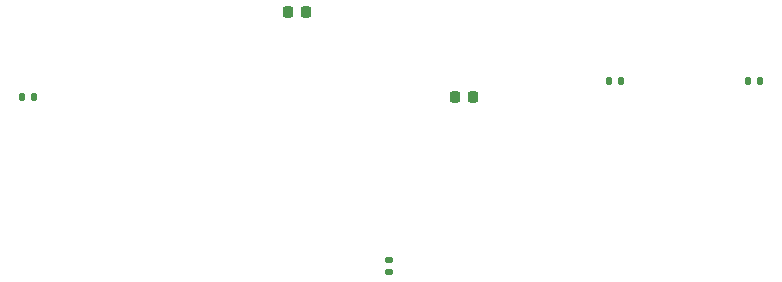
<source format=gbp>
%TF.GenerationSoftware,KiCad,Pcbnew,7.0.9-7.0.9~ubuntu23.10.1*%
%TF.CreationDate,2023-12-22T14:56:40-05:00*%
%TF.ProjectId,buttons,62757474-6f6e-4732-9e6b-696361645f70,rev?*%
%TF.SameCoordinates,Original*%
%TF.FileFunction,Paste,Bot*%
%TF.FilePolarity,Positive*%
%FSLAX46Y46*%
G04 Gerber Fmt 4.6, Leading zero omitted, Abs format (unit mm)*
G04 Created by KiCad (PCBNEW 7.0.9-7.0.9~ubuntu23.10.1) date 2023-12-22 14:56:40*
%MOMM*%
%LPD*%
G01*
G04 APERTURE LIST*
G04 Aperture macros list*
%AMRoundRect*
0 Rectangle with rounded corners*
0 $1 Rounding radius*
0 $2 $3 $4 $5 $6 $7 $8 $9 X,Y pos of 4 corners*
0 Add a 4 corners polygon primitive as box body*
4,1,4,$2,$3,$4,$5,$6,$7,$8,$9,$2,$3,0*
0 Add four circle primitives for the rounded corners*
1,1,$1+$1,$2,$3*
1,1,$1+$1,$4,$5*
1,1,$1+$1,$6,$7*
1,1,$1+$1,$8,$9*
0 Add four rect primitives between the rounded corners*
20,1,$1+$1,$2,$3,$4,$5,0*
20,1,$1+$1,$4,$5,$6,$7,0*
20,1,$1+$1,$6,$7,$8,$9,0*
20,1,$1+$1,$8,$9,$2,$3,0*%
G04 Aperture macros list end*
%ADD10RoundRect,0.225000X0.225000X0.250000X-0.225000X0.250000X-0.225000X-0.250000X0.225000X-0.250000X0*%
%ADD11RoundRect,0.135000X0.135000X0.185000X-0.135000X0.185000X-0.135000X-0.185000X0.135000X-0.185000X0*%
%ADD12RoundRect,0.135000X0.185000X-0.135000X0.185000X0.135000X-0.185000X0.135000X-0.185000X-0.135000X0*%
G04 APERTURE END LIST*
D10*
%TO.C,C1*%
X149675000Y-105100000D03*
X148125000Y-105100000D03*
%TD*%
D11*
%TO.C,R2*%
X112510000Y-105100000D03*
X111490000Y-105100000D03*
%TD*%
D12*
%TO.C,R1*%
X142600000Y-119910000D03*
X142600000Y-118890000D03*
%TD*%
D11*
%TO.C,R3*%
X162260000Y-103750000D03*
X161240000Y-103750000D03*
%TD*%
%TO.C,R4*%
X174010000Y-103750000D03*
X172990000Y-103750000D03*
%TD*%
D10*
%TO.C,C2*%
X135575000Y-97900000D03*
X134025000Y-97900000D03*
%TD*%
M02*

</source>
◆ ◆ ◆ ◆ ◆ ◆ ◆
■ ASSIGNMENT
Before answering, count every line of the data that holds the word "four"; the reply is that number only.

■ ANSWER BOX
2